▸ EXTRACT PROVIDED
───

Studio album studio by The Twelfth Man
- Released: 3 December 2001
- Recorded: The Loft, Mittagong, November 2001
- Genre: Spoken word, comedy
- Length: 2:26:00
- Label: EMI Music
- Producer: Billy Birmingham, David Frogatt

The Twelfth Man chronology
| Bill Lawry... This is Your Life (1997) | The Final Dig? (2001) | Boned! (2006) |

= The Final Dig? =

The Final Dig? is the sixth album released by The Twelfth Man, released on 3 December 2001 by EMI Music, the album peaked at number one on the Australian ARIA Chart for five-week between December 2001 and January 2002.

At the 2002 ARIA Music Awards of 2002, the album won the ARIA Award for Best Comedy Release.

───

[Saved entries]
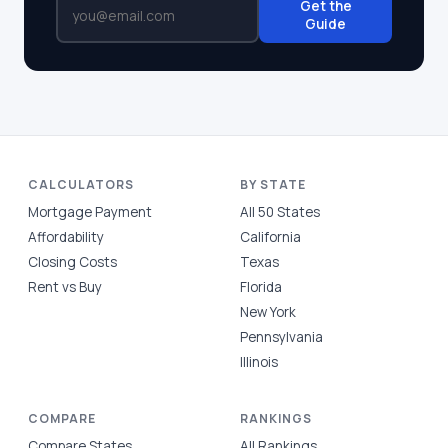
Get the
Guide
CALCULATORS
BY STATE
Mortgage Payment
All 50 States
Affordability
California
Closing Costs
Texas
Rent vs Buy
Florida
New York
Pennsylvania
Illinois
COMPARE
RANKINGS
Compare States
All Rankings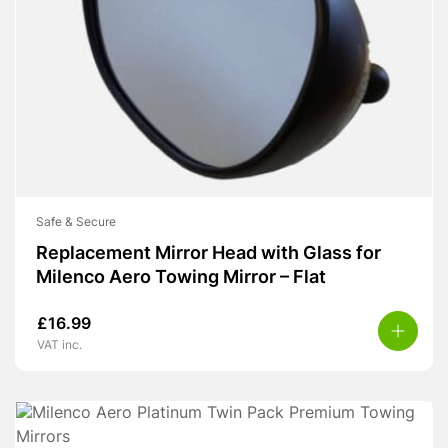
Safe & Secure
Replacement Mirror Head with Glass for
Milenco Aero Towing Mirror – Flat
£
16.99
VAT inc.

───

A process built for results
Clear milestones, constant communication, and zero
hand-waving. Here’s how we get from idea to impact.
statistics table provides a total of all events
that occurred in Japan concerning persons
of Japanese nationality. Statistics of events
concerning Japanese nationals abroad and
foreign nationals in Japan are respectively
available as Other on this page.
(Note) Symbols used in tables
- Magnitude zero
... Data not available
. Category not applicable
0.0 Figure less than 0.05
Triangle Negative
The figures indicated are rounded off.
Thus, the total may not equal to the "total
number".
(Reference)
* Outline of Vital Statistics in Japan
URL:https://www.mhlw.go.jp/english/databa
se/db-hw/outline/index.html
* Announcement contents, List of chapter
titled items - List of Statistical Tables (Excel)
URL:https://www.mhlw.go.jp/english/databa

───

▸ BRIEF 1
Using the article on The Final Dig?, decide whether each statement agrees with it: (a) the album was recorded in Mittagong in November 2001; (b) Billy Birmingham was the album's only producer; (c) the album is the sixth released by The Twelfth Man. Give yes or no for each and quote the words of the article that settle it.
▸ BRIEF 2
Render this sentence from the article on The Final Dig? in French: "At the 2002 ARIA Music Awards of 2002, the album won the ARIA Award for Best Comedy Release."
▸ BRIEF 3
Extend the article on The Final Dig? past its final sentence.

▸ EXPECTED OUTPUT 1
(a) Yes: "Recorded: The Loft, Mittagong, November 2001"
(b) No: "Producer: Billy Birmingham, David Frogatt"
(c) Yes: "The Final Dig? is the sixth album released by The Twelfth Man"

▸ EXPECTED OUTPUT 2
Lors des ARIA Music Awards de 2002, l'album a remporté l'ARIA Award de la meilleure sortie comique.

▸ EXPECTED OUTPUT 3
==Story==
Richie Benaud decides to retire. Channel 9 Commentary Team Selection Committee has to choose a new Commentary Team Captain for when Richie Benaud retires to his vineyard estate, 'Chateau Verdaflore', in the South of France. In the running for the Captain are all the current commentary team of Bill Lawry, Tony Greig, Mark 'Tubby' Taylor, Ian Healy and Ian Chappell. Richie gives them advice on how they can improve their chances of being picked as commentary team captain. He advises Tony to get a hairpiece (Tony takes Greg Matthews' advice on the matter and buys a wig from Advanced Hair Hats with a ponytail), Bill to get several centimetres of his nose cut off (Bill's nose job results in Richie vomiting at the sight of it) and Ian to take some speaking lessons (Ian shows Richie what he has learnt from the class during a match, which pleases Richie).

There is outside chance on Hansie Cronje and also former Kiwi Captain Martin Crowe. Audition tapes are also sent in by Ray Martin, Mike Munro, Eddie McGuire, Darrell Eastlake, Ray Warren, Molly Meldrum, Max Walker, and Jim Waley.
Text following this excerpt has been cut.